Olive Edwards, a great-grandmother who celebrated her 109th birthday last week says the secret to longevity is being "stubborn" and drinking "lots of water".
The retired teacher who is a mother of two daughters, and has four grandchildren and six great-grandchildren, revealed that she also eats three meals a day, and prefers everything - salmon and asparagus.
Indeed, for her birthday lunch, she enjoyed salmon and vegetables specially prepared by the chef at Birchlands Nursing Home in North Yorkshire, England.
"This is a wonderful achievement for Olive," said a spokesman for the nursing home.
"She said she didn't want noise, but of course she would indulge in a celebration with the house staff, the tenants and her family members."
Edwards was also presented with a cake that resembled a flower basket and a special card from King Charles III who congratulated her, just as her Queen Mother did a year ago, on her arrival on her distinguished birthday.

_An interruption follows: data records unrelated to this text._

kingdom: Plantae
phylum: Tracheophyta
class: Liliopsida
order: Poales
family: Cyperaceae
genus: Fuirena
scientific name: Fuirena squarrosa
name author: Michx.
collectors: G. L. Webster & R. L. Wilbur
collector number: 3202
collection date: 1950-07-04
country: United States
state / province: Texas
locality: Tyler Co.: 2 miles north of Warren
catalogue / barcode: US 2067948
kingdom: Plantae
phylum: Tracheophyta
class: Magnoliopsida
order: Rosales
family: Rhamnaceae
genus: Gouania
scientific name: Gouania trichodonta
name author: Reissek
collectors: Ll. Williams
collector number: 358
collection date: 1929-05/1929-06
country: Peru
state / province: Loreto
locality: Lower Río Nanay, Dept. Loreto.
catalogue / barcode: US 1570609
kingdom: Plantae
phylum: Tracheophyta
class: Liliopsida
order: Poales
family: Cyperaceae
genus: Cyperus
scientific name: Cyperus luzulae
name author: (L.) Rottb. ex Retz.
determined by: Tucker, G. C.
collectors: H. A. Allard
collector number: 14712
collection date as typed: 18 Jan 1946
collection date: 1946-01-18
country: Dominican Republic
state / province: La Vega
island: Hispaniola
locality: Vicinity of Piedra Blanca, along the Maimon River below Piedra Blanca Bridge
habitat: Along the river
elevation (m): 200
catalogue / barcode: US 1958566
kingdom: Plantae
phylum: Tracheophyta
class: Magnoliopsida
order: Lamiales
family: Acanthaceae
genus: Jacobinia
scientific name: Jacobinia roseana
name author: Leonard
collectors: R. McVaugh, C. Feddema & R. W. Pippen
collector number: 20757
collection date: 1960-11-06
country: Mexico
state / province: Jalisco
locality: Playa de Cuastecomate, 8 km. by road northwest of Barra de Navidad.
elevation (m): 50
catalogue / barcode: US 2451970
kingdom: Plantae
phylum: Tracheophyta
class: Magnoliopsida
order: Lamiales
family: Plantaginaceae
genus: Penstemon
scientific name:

Edwards was born in 1914, and she taught very young children for years.
She said she loves to exercise, even in her later years.
"I enjoyed going," she told Jam Press.
"When I was 80 years old, I used to play football and cricket with my grandchildren."
She now spends her days reading, knitting and sewing.
Although 109 is certainly an impressive age, Edwards is not the oldest living person.
Maria Bernias Morera
Mora from Spain was awarded this title last January by Guinness World Records.
At the beginning of this month she turned 116 years old.
Morera received the honor after the death of French nun Lucille Rendon, better known as Sister André, at the age of 118 in January.